Alors qu’en mai 2012 le directeur de l’Agence nationale des grands travaux (ANGT), Henri Ohayon, annonçait que 1 000 logements sociaux seraient livrés en décembre et que 5 000 autres le seraient en 2013, son successeur, Jim Dutton, se montre beaucoup plus réaliste. Il table sur la construction de 1 000 logements à Angondjé cette année, soulignant que deux entreprises turques sont à pied d’oeuvre – peut-être bientôt une troisième -, et que le recours au préfabriqué (qui ne sera pas systématique) permet une grande rapidité d’exécution et des coûts modérés. Et à ceux qui s’interrogent sur l’éventuelle inadaptation de ces préfabriqués aux terrains marécageux et aux rigueurs du climat, l’ANGT précise que les matériaux ont été soigneusement choisis en fonction de ces contraintes.

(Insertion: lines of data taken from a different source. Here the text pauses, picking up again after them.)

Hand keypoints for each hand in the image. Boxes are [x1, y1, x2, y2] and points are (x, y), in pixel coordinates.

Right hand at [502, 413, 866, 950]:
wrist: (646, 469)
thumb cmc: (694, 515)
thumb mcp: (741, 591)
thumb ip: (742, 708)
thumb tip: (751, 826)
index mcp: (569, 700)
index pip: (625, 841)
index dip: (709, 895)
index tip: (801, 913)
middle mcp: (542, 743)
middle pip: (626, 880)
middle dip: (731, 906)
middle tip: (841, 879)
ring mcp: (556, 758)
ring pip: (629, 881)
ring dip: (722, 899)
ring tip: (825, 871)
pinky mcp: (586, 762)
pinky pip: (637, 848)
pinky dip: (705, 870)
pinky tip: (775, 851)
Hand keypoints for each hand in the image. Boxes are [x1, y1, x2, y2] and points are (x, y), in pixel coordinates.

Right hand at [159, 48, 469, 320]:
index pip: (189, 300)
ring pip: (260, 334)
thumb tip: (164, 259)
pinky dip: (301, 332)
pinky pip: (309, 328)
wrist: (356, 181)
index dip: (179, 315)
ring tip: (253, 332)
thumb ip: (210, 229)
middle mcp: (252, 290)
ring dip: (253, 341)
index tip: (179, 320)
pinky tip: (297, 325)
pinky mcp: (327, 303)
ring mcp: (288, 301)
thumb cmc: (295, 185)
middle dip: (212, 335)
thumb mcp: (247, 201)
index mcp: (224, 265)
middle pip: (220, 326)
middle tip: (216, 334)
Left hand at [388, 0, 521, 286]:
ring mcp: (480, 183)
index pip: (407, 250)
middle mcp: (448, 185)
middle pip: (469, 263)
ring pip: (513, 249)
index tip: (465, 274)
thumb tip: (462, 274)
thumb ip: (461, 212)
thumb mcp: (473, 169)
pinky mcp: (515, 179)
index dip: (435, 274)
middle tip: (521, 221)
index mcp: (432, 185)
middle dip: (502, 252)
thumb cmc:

Sur une partie du site, une vingtaine de maisons témoins, coquettes et soignées, individuelles ou collectives, sont présentées aux visiteurs, en prélude à celles qui seront construites en série dans les mois à venir selon les principes du développement durable édictés par le SmartCode, un modèle international de développement urbain, qui place l’aménagement durable au centre des priorités. Les lotissements d’Angondjé étant eux-mêmes censés servir de modèle aux nouveaux logements qui doivent être construits dans tout le pays, puissent les difficultés qu’ils ont rencontrées servir, aussi, de leçon pour le déroulement des futurs chantiers. L.S.P.